Stored data:
*** Begin section ***

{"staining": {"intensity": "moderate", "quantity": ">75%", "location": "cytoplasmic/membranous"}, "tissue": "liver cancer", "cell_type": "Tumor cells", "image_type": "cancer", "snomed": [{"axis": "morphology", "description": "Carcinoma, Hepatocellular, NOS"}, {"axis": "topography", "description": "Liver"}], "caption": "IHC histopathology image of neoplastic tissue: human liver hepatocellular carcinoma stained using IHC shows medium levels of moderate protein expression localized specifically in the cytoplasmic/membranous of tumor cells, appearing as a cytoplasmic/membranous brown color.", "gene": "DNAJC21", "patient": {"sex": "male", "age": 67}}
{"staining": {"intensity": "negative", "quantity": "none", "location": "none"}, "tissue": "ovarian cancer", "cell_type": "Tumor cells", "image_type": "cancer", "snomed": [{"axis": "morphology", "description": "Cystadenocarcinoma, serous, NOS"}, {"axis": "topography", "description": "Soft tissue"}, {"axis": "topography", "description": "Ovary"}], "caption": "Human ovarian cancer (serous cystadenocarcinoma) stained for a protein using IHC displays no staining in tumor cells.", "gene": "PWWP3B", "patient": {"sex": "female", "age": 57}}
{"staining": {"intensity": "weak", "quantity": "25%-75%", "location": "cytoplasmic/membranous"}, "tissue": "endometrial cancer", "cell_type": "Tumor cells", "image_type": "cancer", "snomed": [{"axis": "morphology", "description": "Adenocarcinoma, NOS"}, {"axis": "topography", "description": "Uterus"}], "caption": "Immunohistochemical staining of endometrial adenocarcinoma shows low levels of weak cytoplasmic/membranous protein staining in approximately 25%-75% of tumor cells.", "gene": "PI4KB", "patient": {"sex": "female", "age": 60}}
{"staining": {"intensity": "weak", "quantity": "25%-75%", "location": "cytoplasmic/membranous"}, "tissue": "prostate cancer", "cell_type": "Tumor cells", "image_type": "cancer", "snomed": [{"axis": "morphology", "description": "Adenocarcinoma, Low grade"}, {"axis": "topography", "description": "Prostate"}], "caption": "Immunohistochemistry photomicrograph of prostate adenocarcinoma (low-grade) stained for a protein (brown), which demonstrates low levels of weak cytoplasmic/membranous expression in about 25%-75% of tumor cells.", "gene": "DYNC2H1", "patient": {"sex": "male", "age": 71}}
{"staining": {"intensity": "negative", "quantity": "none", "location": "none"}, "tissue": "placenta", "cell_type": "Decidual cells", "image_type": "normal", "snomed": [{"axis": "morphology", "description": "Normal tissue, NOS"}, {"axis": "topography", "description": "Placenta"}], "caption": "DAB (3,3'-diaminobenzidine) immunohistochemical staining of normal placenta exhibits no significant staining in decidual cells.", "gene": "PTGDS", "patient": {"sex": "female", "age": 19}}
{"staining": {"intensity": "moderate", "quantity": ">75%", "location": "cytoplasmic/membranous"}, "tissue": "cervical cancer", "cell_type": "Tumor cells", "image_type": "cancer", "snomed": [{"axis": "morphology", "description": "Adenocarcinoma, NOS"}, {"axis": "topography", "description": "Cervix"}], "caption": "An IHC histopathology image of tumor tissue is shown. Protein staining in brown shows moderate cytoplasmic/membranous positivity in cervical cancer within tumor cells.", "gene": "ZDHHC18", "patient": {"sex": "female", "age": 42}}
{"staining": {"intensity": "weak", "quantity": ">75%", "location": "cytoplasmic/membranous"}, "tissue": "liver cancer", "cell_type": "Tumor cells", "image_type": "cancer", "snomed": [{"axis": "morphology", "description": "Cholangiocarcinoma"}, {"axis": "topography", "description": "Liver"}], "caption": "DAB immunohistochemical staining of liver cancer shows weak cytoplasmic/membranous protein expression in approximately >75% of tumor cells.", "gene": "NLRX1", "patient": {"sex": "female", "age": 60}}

*** End section ***

* **EXERCISE AIM**: Could you restate word for word the lines above, from the one that contains "staining of endometrial" through the one that contains "photomicrograph of prostate", and no others?

* **RESPONSE FOR THIS EXERCISE**:
{"staining": {"intensity": "weak", "quantity": "25%-75%", "location": "cytoplasmic/membranous"}, "tissue": "endometrial cancer", "cell_type": "Tumor cells", "image_type": "cancer", "snomed": [{"axis": "morphology", "description": "Adenocarcinoma, NOS"}, {"axis": "topography", "description": "Uterus"}], "caption": "Immunohistochemical staining of endometrial adenocarcinoma shows low levels of weak cytoplasmic/membranous protein staining in approximately 25%-75% of tumor cells.", "gene": "PI4KB", "patient": {"sex": "female", "age": 60}}
{"staining": {"intensity": "weak", "quantity": "25%-75%", "location": "cytoplasmic/membranous"}, "tissue": "prostate cancer", "cell_type": "Tumor cells", "image_type": "cancer", "snomed": [{"axis": "morphology", "description": "Adenocarcinoma, Low grade"}, {"axis": "topography", "description": "Prostate"}], "caption": "Immunohistochemistry photomicrograph of prostate adenocarcinoma (low-grade) stained for a protein (brown), which demonstrates low levels of weak cytoplasmic/membranous expression in about 25%-75% of tumor cells.", "gene": "DYNC2H1", "patient": {"sex": "male", "age": 71}}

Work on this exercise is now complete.